Il fedele Cacambo avea già ottenuto la permissione da padrone turco, che andava

a ricondurre il sultano Acmet a Costantinopoli, di potere ricevere a bordo Candido

e Martino. L’uno e l’altro vi si trasferirono dopo d’essersi inchinati avanti a sua miserabile altezza. Candido, nell’andare a bordo, disse a Martino: - Ecco intanto

sei re detronizzati, co’ quali abbiamo cenato, e fra questi sei re ve n’è ancora uno

a cui ho fatto l’elemosina, Vi saranno forse altri principi molto più infelici; per me io non no perduto se non cento montoni, e volo nelle braccia a Cunegonda: mio caro

Martino, qualche volta Pangloss avea ragione tutto è bene. - Io lo desidero, rispose Martino. - Ma, ripigliò Candido, è un’avventura ben poco verosimile quella

che ci si è presentata a Venezia; non si era giammai veduto nè udito che sei re

detronizzati si trovassero a cenar insieme all’osteria. - Questo non è più stravagante, disse Martino, di tante altre cose che ci sono accadute. È cosa comunissima che vi sieno de’ re balzati dal trono, e rispetto all’onore che abbiamo

avuto di cenar con loro, è una bagattella che non merita la nostra attenzione.

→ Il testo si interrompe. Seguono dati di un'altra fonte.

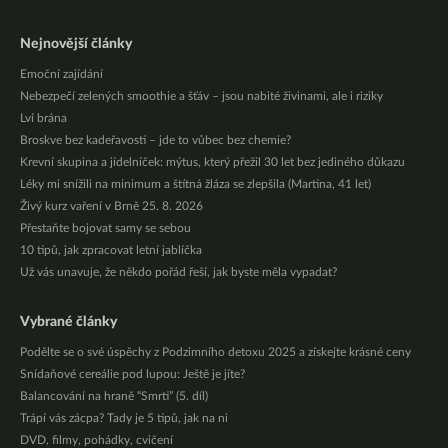
Nejnovější články
Emoční zajídání
Nebezpečí zelených smoothie a šťáv – jsou nabité živinami, ale i riziky
Lví brána
Broskve bez kadeřavosti – jde to vůbec bez chemie?
Krevní skupina a jídelníček: mýtus, který přežil 30 let bez jediného důkazu
Léky mi snížili na minimum a štítná žláza se zlepšila (Martina, 41 let)
Živý kurz vaření v Brně 25. 8. 2026
Přestaňte bojovat samy se sebou
10 tipů, jak zpracovat letní jablíčka
Už vás unavuje, že někdo pořád řeší, jak byste měla vypadat?
Vybrané články
Podělte se o své úspěchy z Podzimního detoxu 2025 a získejte krásné ceny
Snídaňové cereálie pod lupou: Ještě je jíte?
Balancování na hraně “Smrti” (5. díl)
Trápí vás zácpa? Tady je 5 tipů, jak na ni
DVD, filmy, pohádky, cvičení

Appena che Candido fu nel vascello, saltò al collo del suo antico servo, del suo amico Cacambo: - Ebbene, gli disse, che fa Cunegonda? è ella sempre un

prodigio di bellezza? mi ama ella sempre? come sta ella? Tu gli hai senza dubbio

comprato un palazzo a Costantinopoli?

- Mio caro padrone, rispose Cacambo, Cunegonda rigoverna le scodelle sulle

sponde della Propontide, in casa di un principe che ha pochissime scodelle; ella è

schiava in casa d’un antico sovrano chiamato Ragotski, a cui il Gran Turco dà tre

scudi il giorno, e l’asilo; ma ciò che è ben più tristo, si è che ella ha perduta la sua bellezza ed è diventata orribilmente brutta. - Ah! o bella o brutta, dice Candido, io son galantuomo, e il mio dovere è di amarla sempre; ma come mai può ella essersi ridotta in uno stato si miserabile co’ cinque o sei milioni che tu avevi portati? - Buono! dice Cacambo, non mi è abbisognato di dare due milioni al signor don Fernando d’Ibaraa y Figueora y Mascarenes y Lampourdos y Souza,

governatore di Buenos-Aires, per ottenere Cunegonda? Ed un pirata non ci ha bravamente spogliati di tutto il resto? Questo pirata non ci ha egli condotti al capo

di Matapan, a Milo, a Nicaria, a Samos, a Petra, a Dardanelli, a Marmora, a Scutari? Cunegonda e la vecchia servono quel principe, di cui vi ho parlato, ed io

son schiavo del sultano detronizzato. - Che spaventevoli calamità concatenate le

une alle altre! dice Candido; ma finalmente io ho ancora alcuni diamanti, e libererò facilmente Cunegonda. Ma è un peccato che sia divenuta sì brutta.

Indi rivolgendosi a Martino: - Chi pensate voi che sia più degno di compassione l’imperatore Acmet, l’imperatore Ivan, il re Carlo Odoardo, od io?

- Non lo so, risponde Martino, bisognerebbe che io fossi ne’ loro cuori per saperlo.